Bahrain, Israel, the UAE, and the US have signed the Abraham Peace Accords at the White House, marking a historic shift in the Middle East as the first two Persian Gulf countries to establish official diplomatic ties with Tel Aviv after decades of hostility, non-recognition, and reported behind-the-scenes relations.
The ceremony was attended by US President Donald Trump, Israeli Prime Minister Benjamin Netanyahu, and the foreign ministers of the UAE and Bahrain - Abdullah bin Zayed Al Nahyan and Khalid bin Ahmed Al Khalifa, respectively. The UAE's representative thanked Netanyahu for agreeing to the terms of the peace accord and expressed confidence that the historic deal will improve life in the region.
"Your Excellency, Prime Minister Benjamin Netanyahu, Prime Minister of the State of Israel, thank you for choosing peace and for halting the annexation of Palestinian territories, a decision that reinforces our shared will to achieve a better future for generations to come", Abdullah bin Zayed said.
Under the accord, reached between Israel and the UAE with the mediation of the US on 13 August, the two countries will establish official diplomatic ties and start working together in a number of spheres, ranging from economy and tourism to security and military cooperation. In return, Tel Aviv has promised to put on hold its plans for extending sovereignty over parts of the West Bank marked in Trump's "deal of the century", although stopped short of abandoning them for good.
The agreement marks a major change in the relations of the two countries, with the UAE having called Israel an "enemy" in 1971, but their ties reportedly evolved over the past decade into unofficial cooperation in certain areas.
The agreements between Israel, the UAE, and Bahrain, which have become the first Gulf states to normalise ties with Tel Aviv, were condemned by Turkey, Iran and the Palestinian Authority as undermining the efforts to find a two-state solution to the Israeli-Palestinian conflict. The president of the PA, Mahmoud Abbas, called on Arab states to follow the provisions of the Arab Peace Initiative that was established in 2002, which suggests that these countries can only begin to establish diplomatic ties with Israel after the Palestinian issue is resolved. Abbas further commented on the signing of the Abraham Accords by stating that "no peace" is possible as long as the Israeli "occupation" of Palestinian lands continues.

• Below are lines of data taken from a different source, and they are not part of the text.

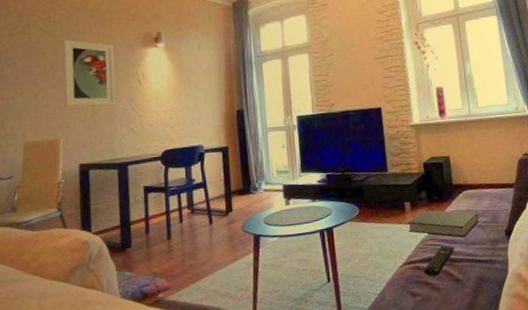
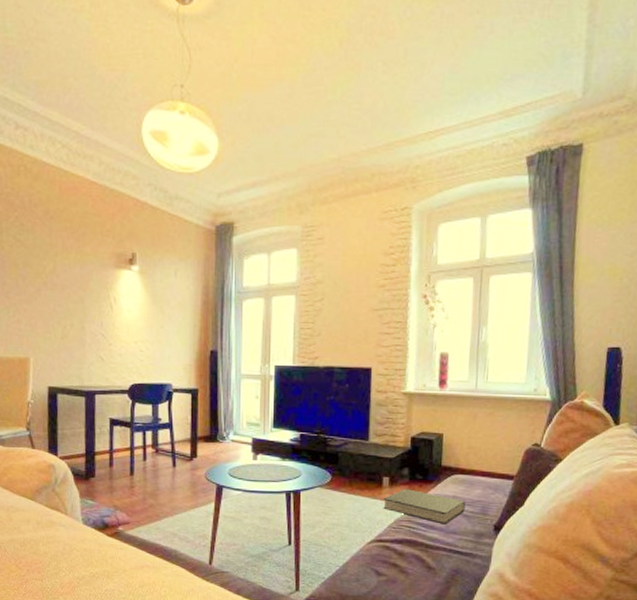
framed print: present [62,39,116,107] -> none [34,251,86,329]
remote control: present [423,246,455,276] -> none [393,530,433,559]

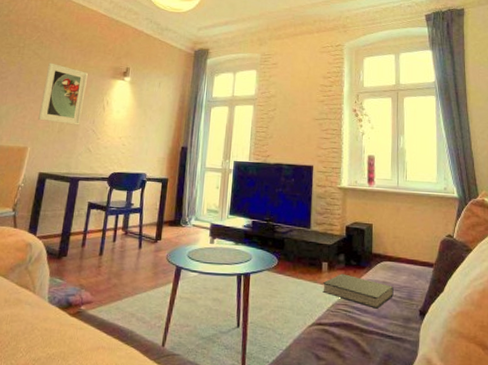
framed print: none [34,251,86,329] -> present [38,62,88,125]

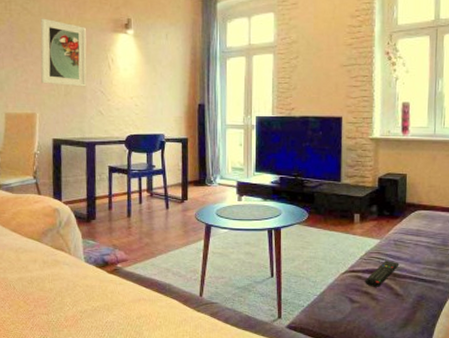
book: present [323,273,394,309] -> none [355,224,428,255]
remote control: none [331,314,366,343] -> present [365,261,400,287]

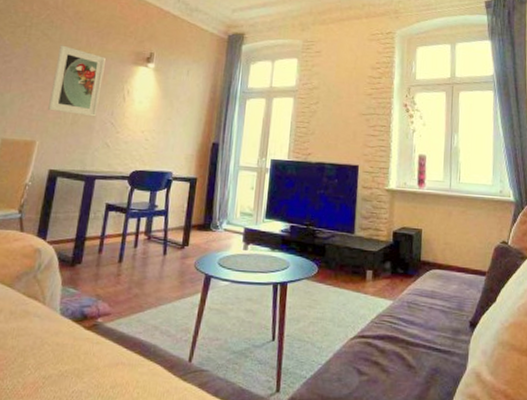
remote control: present [365,261,400,287] -> none [375,325,413,357]

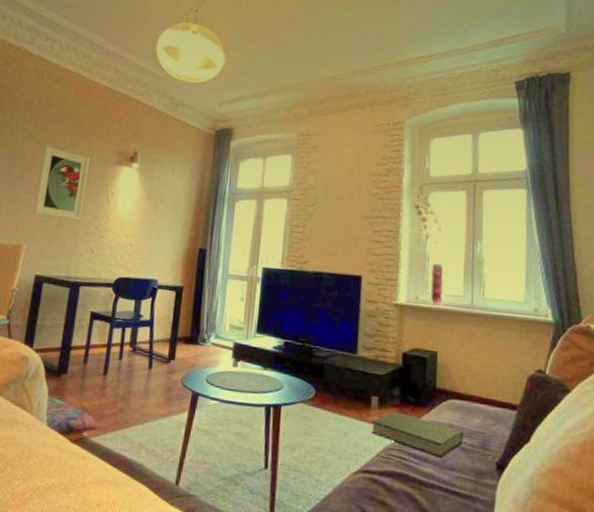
book: none [366,282,443,320] -> present [371,411,463,458]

However, both the UAE and Bahrain said they have not stopped supporting the Palestinian cause, with Abu Dhabi explaining that the peace accord, which halted Israeli plans for the West Bank, was needed to give the efforts to resolve the Palestinian issue a chance. Bahrain's King Hamad bin Isa Al Khalifa also confirmed his adherence to the cause of reaching "a just and comprehensive peace" via a two-state solution for the Israeli-Palestinian conflict following the announcement of the agreement with Tel Aviv on 11 September.